Çocuğun gelişiminin sağlıklı olduğunu gösteren en önemli işlevsel göstergelerden biri, yaş grubuna uygun olarak gerekli düzeyde konuşma ve kendini ifade edebilme becerisidir.
Bu yazımızda çocuklarda dil gelişimi alanında uzman kişiler tarafından hazırlanan olağan büyüme tablolarından yola çıkarak çocuklarda dil gecikmesine yol açan en önemli nedenleri, bunun erken dönemde nasıl tespit edilebileceğini ve en uygun tedavi yöntemlerini 4-12 yaş arası çocuklar için online İngilizce dersler sunan Novakid’in Eğitimsel İçerik Direktörü Adrienne Landry ile birlikte inceledik.
Landry dil gecikmesini “bir çocuğun dil becerilerinin yaşıtlarına göre daha yavaş geliştiği bir durum” olarak tanımlıyor.

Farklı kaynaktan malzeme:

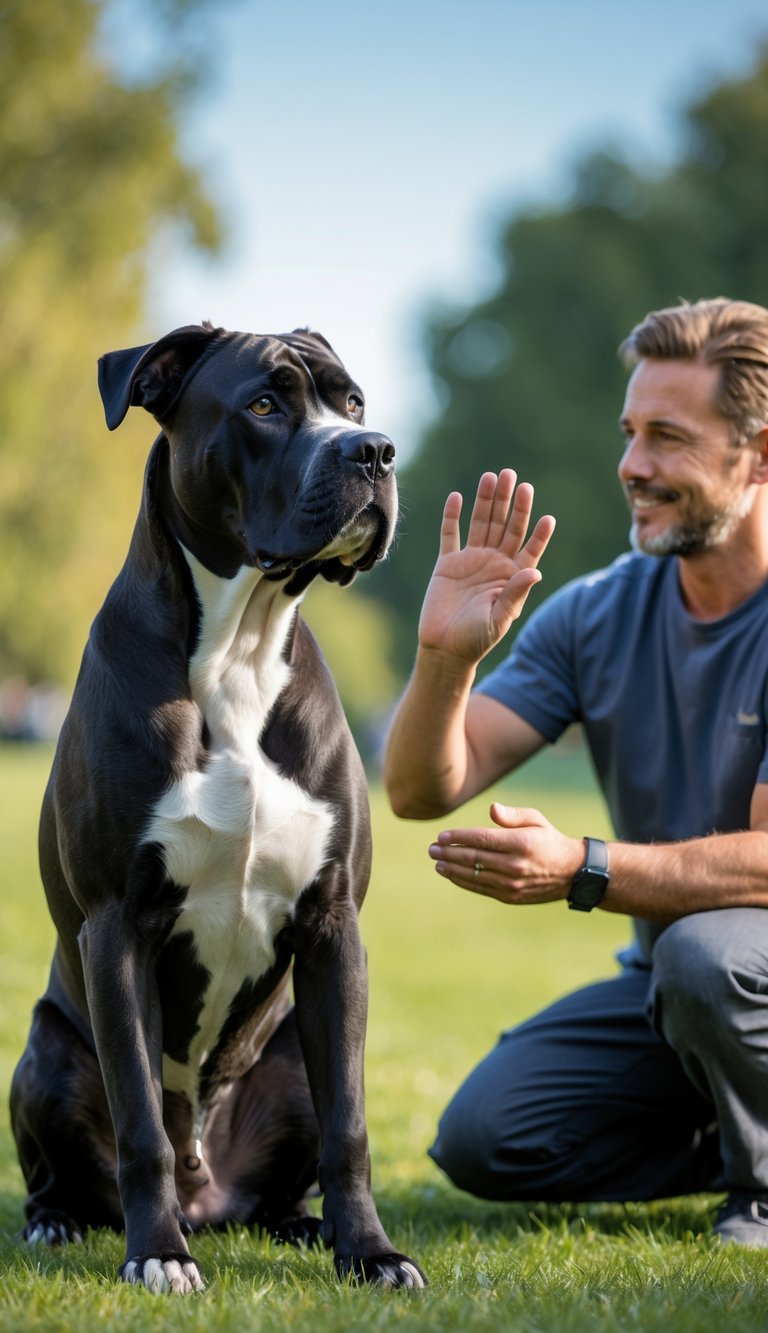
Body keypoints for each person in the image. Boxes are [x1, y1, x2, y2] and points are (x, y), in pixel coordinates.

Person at [383, 297, 768, 1246]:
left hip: (722, 974)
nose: (634, 465)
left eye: (668, 438)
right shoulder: (596, 612)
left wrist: (585, 867)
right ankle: (740, 1126)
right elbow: (421, 787)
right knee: (489, 1136)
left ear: (758, 454)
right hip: (687, 998)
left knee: (704, 953)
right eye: (631, 433)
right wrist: (445, 660)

Dil gecikmesi, konuşma gecikmesinden yani ‘geç konuşmadan’ biraz farklıdır. Dil gecikmesi, bilgiyi anlamlı bir şekilde paylaşma ve alma sisteminin tamamını ifade ederken (sözlü, sözsüz ve yazılı formlar dahil), konuşma gecikmesi yalnızca sözlü iletişimi ve artikülasyonu içerir. Başka bir deyişle, dil gecikmesi olan çocuklar, etkileşimlerini etkileyebilecek ve günlük yaşamları üzerinde etkili olabilecek genel anlama ve konuşma konusunda zorluklar yaşayabilir. Konuşma gecikmesi olan çocuklar fikirlerini ifade etmek için kelimeleri ve cümleleri başarılı bir şekilde kullanabilir, ancak bu kelimelerin anlaşılması zor olabilir.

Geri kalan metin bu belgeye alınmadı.